**EXCERPT**:
+===+

The Lasker Foundation has announced the winners of its 2021 Lasker Awards.

Dieter Oesterhelt (Max Planck Institute of Biochemistry), Peter Hegemann (Humboldt University of Berlin) and Karl Deisseroth (Stanford University) will receive the Albert Lasker Basic Medical Research Award.

Katalin Karikó (BioNTech) and Drew Weissman (University of Pennsylvania) will be honored with the Lasker~DeBakey Clinical Medical Research Award.

David Baltimore (California Institute of Technology) will receive the Lasker~Koshland Special Achievement Award in Medical Science.

The Lasker Awards carry an honorarium of $250,000 for each category. Due to the pandemic, the Foundation will not be presenting the Awards this year in a traditional in-person ceremony.

Optogenetics

Dieter Oesterhelt, Peter Hegemann, and Karl Deisseroth receive the Albert Lasker Basic Medical Research Award for the discovery of light-sensitive microbial proteins that can activate or silence individual brain cells and for their use in developing optogenetics, a revolutionary technique for neuroscience.

 

Dieter Oesterhelt-Peter Hegemann-Karl Deisseroth

Karl Deisseroth, Photo: Jim Gensheimer, Dieter Oesterhelt and Peter Hegemann, Photo Marcus Wagner

 

The work of Dieter Oesterhelt, Peter Hegemann, and Karl Deisseroth has advanced technologies for probing brain function and opened pathways for the better understanding of neurodegenerative disease and mental illnesses.

Read more: Optogenetic therapy partially recovered visual function in a blind patient

Scientists can now study neurons and their circuitry with stunning clarity and probe their functional underpinnings with unprecedented resolution. Hundreds of laboratories around the world are applying optogenetics to tease apart adaptive and maladaptive behaviors, such as hunger, thirst, anxiety, and parenting.

Read more: Making the invisible visible

Enabling rapid development of COVID-19 vaccines

Katalin Karikó and Drew Weissman receive the Lasker~DeBakey Clinical Medical Research Award for the discovery of a new therapeutic technology based on the modification of messenger RNA – enabling rapid development of the highly-effective COVID-19 vaccines.

+===+

**DIRECTIONS FOR THIS TASK**:
Rewrite the paragraph of the Lasker Awards announcement that begins "Scientists can now study neurons" as a short bulleted list that keeps its main facts. The rows on this page come from a different source than the announcement.

**GIVEN DATA**:
+===+

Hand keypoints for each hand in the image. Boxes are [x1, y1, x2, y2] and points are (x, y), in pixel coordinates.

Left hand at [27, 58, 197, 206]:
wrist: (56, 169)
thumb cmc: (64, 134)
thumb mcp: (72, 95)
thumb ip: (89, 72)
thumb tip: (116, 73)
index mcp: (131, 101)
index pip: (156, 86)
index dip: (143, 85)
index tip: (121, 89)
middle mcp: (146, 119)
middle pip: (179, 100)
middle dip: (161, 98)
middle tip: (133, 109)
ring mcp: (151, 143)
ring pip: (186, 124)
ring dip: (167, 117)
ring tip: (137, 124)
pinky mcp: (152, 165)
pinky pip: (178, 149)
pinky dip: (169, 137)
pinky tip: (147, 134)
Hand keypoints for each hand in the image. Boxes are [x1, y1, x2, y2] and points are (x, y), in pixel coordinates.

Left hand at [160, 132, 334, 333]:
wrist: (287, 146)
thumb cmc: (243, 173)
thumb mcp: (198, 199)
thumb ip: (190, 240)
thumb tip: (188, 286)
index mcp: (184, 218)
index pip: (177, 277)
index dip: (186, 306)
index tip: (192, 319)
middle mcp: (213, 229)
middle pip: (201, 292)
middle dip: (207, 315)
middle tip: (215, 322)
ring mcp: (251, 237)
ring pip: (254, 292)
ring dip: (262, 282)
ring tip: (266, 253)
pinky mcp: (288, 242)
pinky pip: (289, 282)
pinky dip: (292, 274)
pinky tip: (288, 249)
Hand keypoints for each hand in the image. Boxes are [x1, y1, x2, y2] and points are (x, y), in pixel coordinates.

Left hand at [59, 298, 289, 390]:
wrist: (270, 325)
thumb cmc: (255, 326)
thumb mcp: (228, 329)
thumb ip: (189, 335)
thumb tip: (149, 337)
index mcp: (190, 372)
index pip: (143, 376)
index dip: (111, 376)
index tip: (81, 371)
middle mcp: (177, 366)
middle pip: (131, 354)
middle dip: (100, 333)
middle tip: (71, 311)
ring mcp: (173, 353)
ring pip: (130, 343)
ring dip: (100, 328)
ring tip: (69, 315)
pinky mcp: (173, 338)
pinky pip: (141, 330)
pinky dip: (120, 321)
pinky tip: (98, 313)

+===+

**RESPONSE AREA**:
- Scientists can study neurons and their circuitry with great clarity and probe how they function at unprecedented resolution.
- Hundreds of laboratories worldwide use optogenetics to study adaptive and maladaptive behaviors.
- Examples include hunger, thirst, anxiety, and parenting.